Holandia, Austria i Francja to potencjalni rywale Polski na Euro 2024. Jak przyjął pan takie losowanie dla Biało-Czerwonych?
Niezbyt szczęśliwe, ale patrząc po tym jak w ostatnim czasie prezentuje się nasza kadra, to chyba każde losowanie nie byłoby dobre. Poprzeczka zawieszona jest bardzo wysoko, najpierw wygrajmy jednak baraże.

Z Holandią widzi pan jakieś szanse?
Tak, bo w ubiegłym roku w Rotterdamie potrafiliśmy zremisować w Lidze Narodów 2-2, mimo, że nie zagrał Robert Lewandowski. To pokazuje, że wszystko jest możliwe.

Najtrudniejszym rywalem będzie zapewne Francja?
Z tym rywalem nie widzę większych szans dla naszego zespołu, ale na tego typu imprezach o wszystkim decyduje jeden mecz więc i z Francją można pokusić się o niespodziankę. Największe szanse nasza kadra miałaby w pojedynku z Austrią, bo to rywal w naszym zasięgu.

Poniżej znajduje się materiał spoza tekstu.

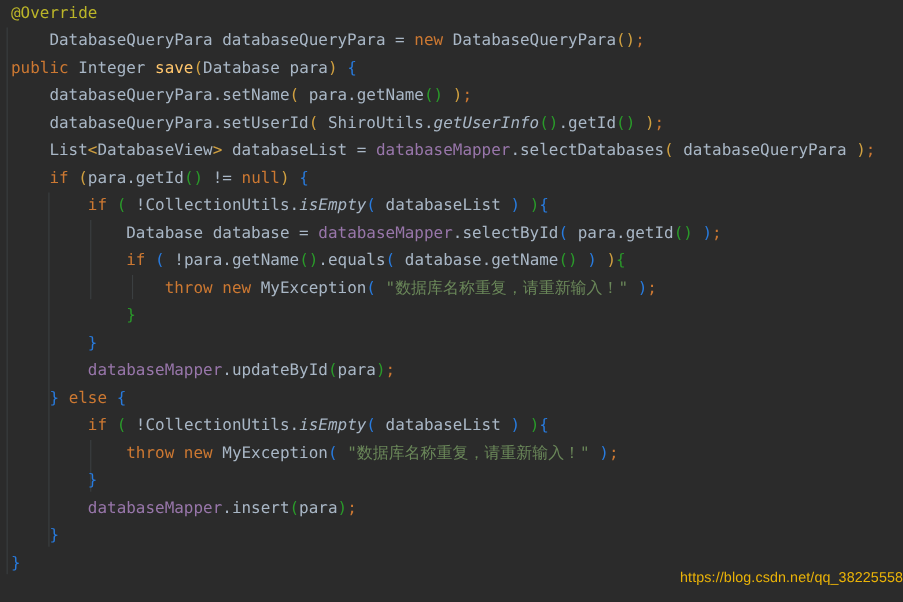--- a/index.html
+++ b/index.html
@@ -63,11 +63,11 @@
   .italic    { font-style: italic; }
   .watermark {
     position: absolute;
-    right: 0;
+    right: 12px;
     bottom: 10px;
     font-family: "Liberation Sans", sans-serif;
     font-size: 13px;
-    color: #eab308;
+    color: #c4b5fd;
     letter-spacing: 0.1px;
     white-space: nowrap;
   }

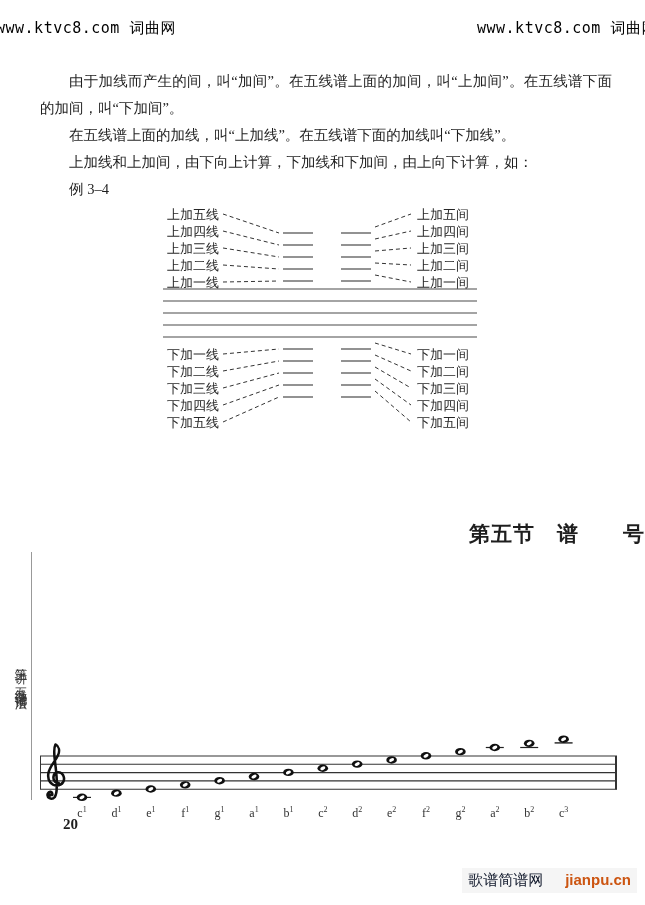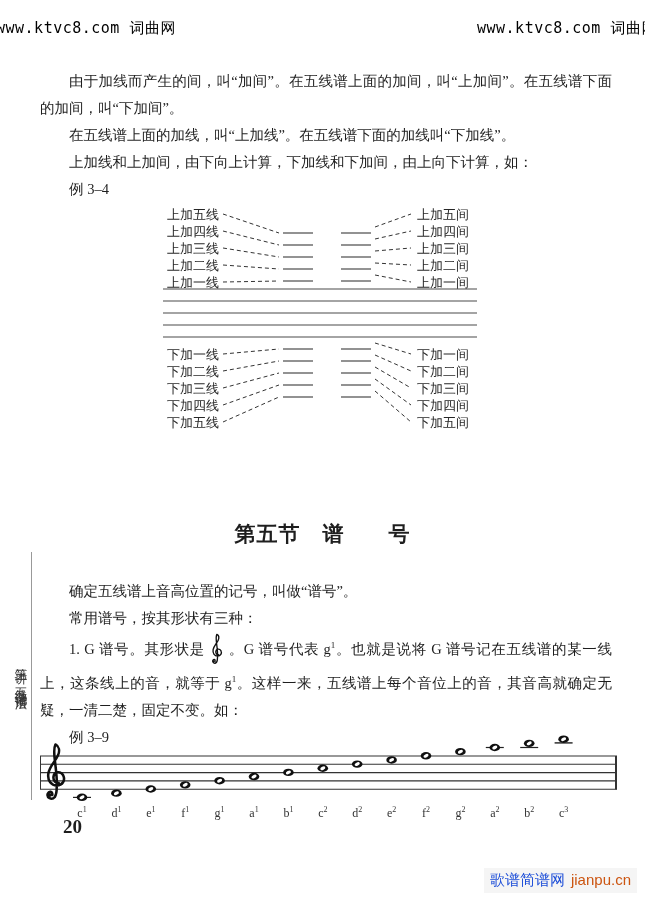--- a/index.html
+++ b/index.html
@@ -29,7 +29,7 @@
   .tb3{top:578px;}
   .ex-label{margin:0;text-indent:2em;}
   .heading{
-    position:absolute;top:520px;left:0;width:645px;text-align:center;
+    position:absolute;top:520px;left:0;width:645px;text-align:right;
     font-size:21px;font-weight:bold;letter-spacing:1px;
   }
   .inline-clef{vertical-align:-12px;margin:0 4px;}

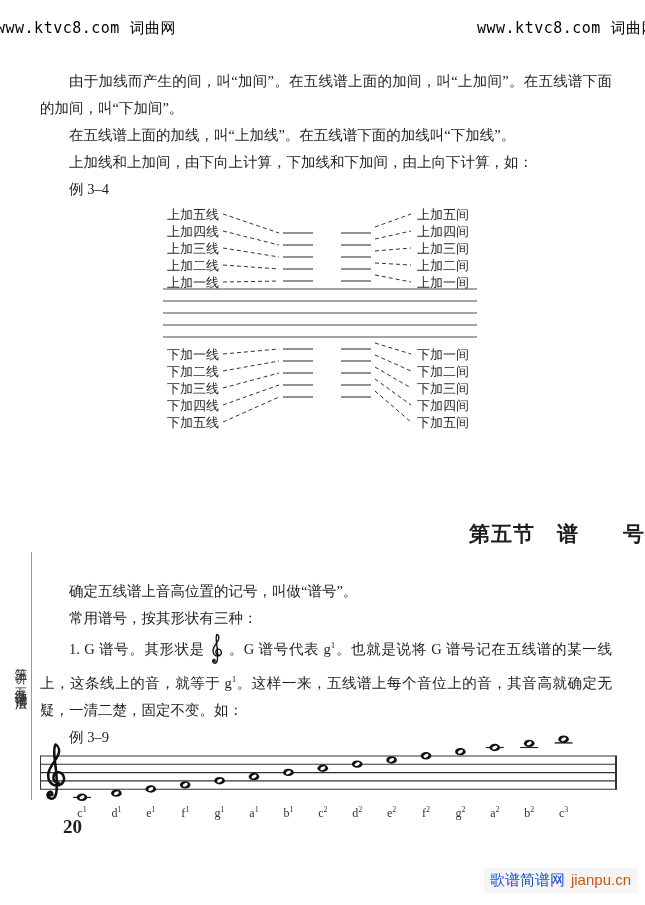--- a/index.html
+++ b/index.html
@@ -140,14 +140,6 @@
 
   <div class="heading">第五节　谱　　号</div>
 
-  <div class="tblock tb3">
-    <p>确定五线谱上音高位置的记号，叫做“谱号”。</p>
-    <p>常用谱号，按其形状有三种：</p>
-    <p id="p7">1. G 谱号。其形状是<svg class="inline-clef" width="15" height="34" viewBox="0 0 40 100">
-          <use href="#clefsym" width="40" height="100"></use>
-        </svg>。G 谱号代表 g<sup>1</sup>。也就是说将 G 谱号记在五线谱的某一线上，这条线上的音，就等于 g<sup>1</sup>。这样一来，五线谱上每个音位上的音，其音高就确定无疑，一清二楚，固定不变。如：</p>
-    <p class="ex-label">例 3–9</p>
-  </div>
 
   <svg class="ex39" id="ex39" width="582" height="92" viewBox="0 0 582 92">
       <line x1="2" y1="26" x2="579" y2="26" stroke="#333" stroke-width="1.1"></line>

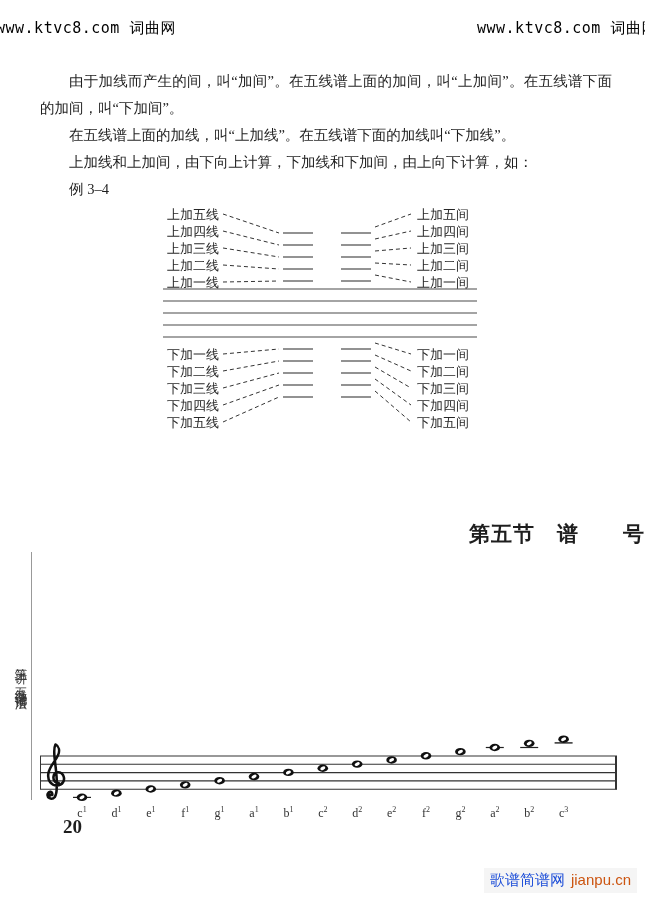--- a/index.html
+++ b/index.html
@@ -44,7 +44,7 @@
     writing-mode:vertical-rl;text-orientation:upright;
     font-size:12.5px;color:#333;letter-spacing:2px;display:flex;gap:13px;
   }
-  .page-num{position:absolute;left:63px;top:816px;font-size:19px;font-weight:bold;}
+  .page-num{position:absolute;left:63px;top:816px;font-size:15px;font-weight:bold;}
   .hidden-defs{position:absolute;width:0;height:0;overflow:hidden;}
 </style>
 </head>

Baraże o Euro rozegrane zostaną w marcu. W półfinale na PGE Stadionie Narodowym Polska podejmie Estonię, a potem, jeśli wygra, w finale zagra na wyjeździe z Walią lub Finlandią. Polacy będą faworytami w tych spotkaniach?
Z Estonią zdecydowanie, tym bardziej że gramy u siebie. Wierzę, że po dobrym meczu morale drużyny wzrośnie i nasza drużyna pojedzie po drugą wygraną.

Zauważył pan jakiś postęp w grze kadry pod wodzą Michała Probierza?
Na razie nie za bardzo, wygraliśmy w eliminacjach za kadencji nowego selekcjonera tylko z Wyspami Owczymi.

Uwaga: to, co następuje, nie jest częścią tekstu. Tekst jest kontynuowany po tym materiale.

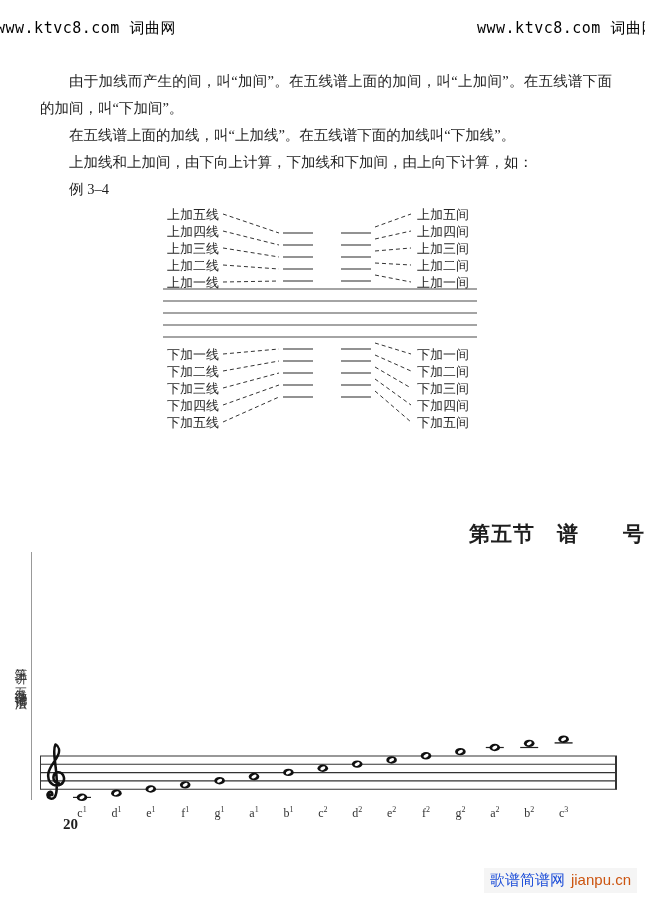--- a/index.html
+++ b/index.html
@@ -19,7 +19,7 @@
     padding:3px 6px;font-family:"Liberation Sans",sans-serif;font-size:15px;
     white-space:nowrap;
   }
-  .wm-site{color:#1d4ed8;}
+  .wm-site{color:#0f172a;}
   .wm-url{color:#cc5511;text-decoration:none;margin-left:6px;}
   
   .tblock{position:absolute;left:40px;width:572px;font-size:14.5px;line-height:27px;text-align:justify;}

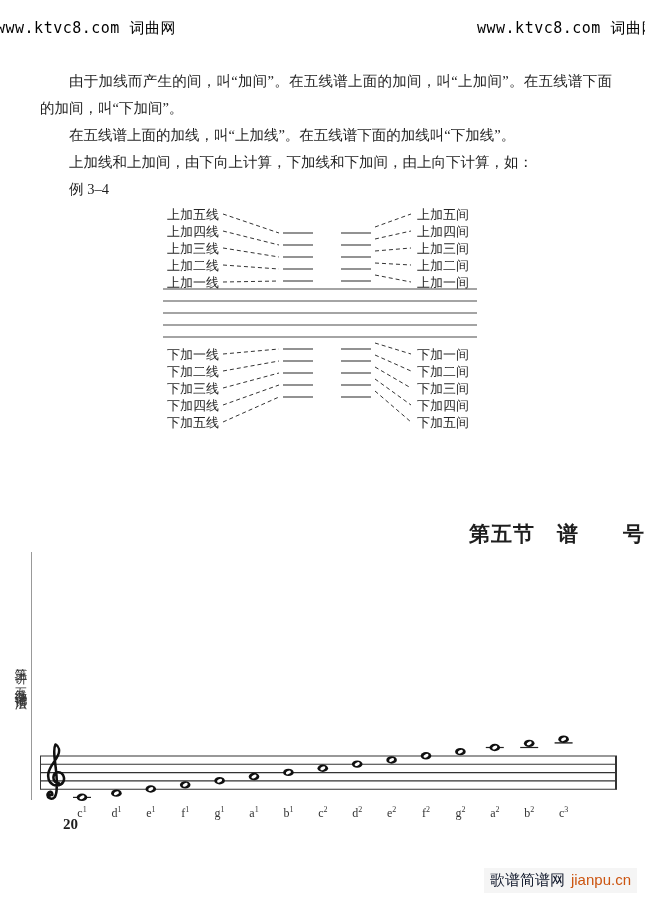--- a/index.html
+++ b/index.html
@@ -20,7 +20,7 @@
     white-space:nowrap;
   }
   .wm-site{color:#0f172a;}
-  .wm-url{color:#cc5511;text-decoration:none;margin-left:6px;}
+  .wm-url{color:#cc5511;text-decoration:none;margin-left:22px;font-weight:bold;}
   
   .tblock{position:absolute;left:40px;width:572px;font-size:14.5px;line-height:27px;text-align:justify;}
   .tblock p{margin:0;text-indent:2em;}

W Lidze Europy ważne zwycięstwo 1-0 na wyjeździe ze Sturmem Graz odniósł Raków Częstochowa i przedłużył swoje szanse na wyjście z grupy z trzeciego miejsca oraz grę na wiosnę w fazie play-off Ligi Konferencji.
Wielkie brawa dla mistrzów Polski. Każde zwycięstwo polskiej drużyny w pucharach cieszy, tym bardziej, że w ten sposób zdobywamy także ważne punkty do rankingu klubowego. Chyba już wszyscy spisywali Raków na straty, a tymczasem wygrał po wyrównanym meczu i wciąż walczy o awans.

W ostatnie kolejce 14 grudnia Raków podejmie w Sosnowcu Atalantę Bergamo i również w tym meczu musi wywalczyć przynajmniej punkt, aby myśleć o promocji.
Atalanta zagra na luzie, jest już pewna awansu, to szansa dla zespołu Dawida Szwargi.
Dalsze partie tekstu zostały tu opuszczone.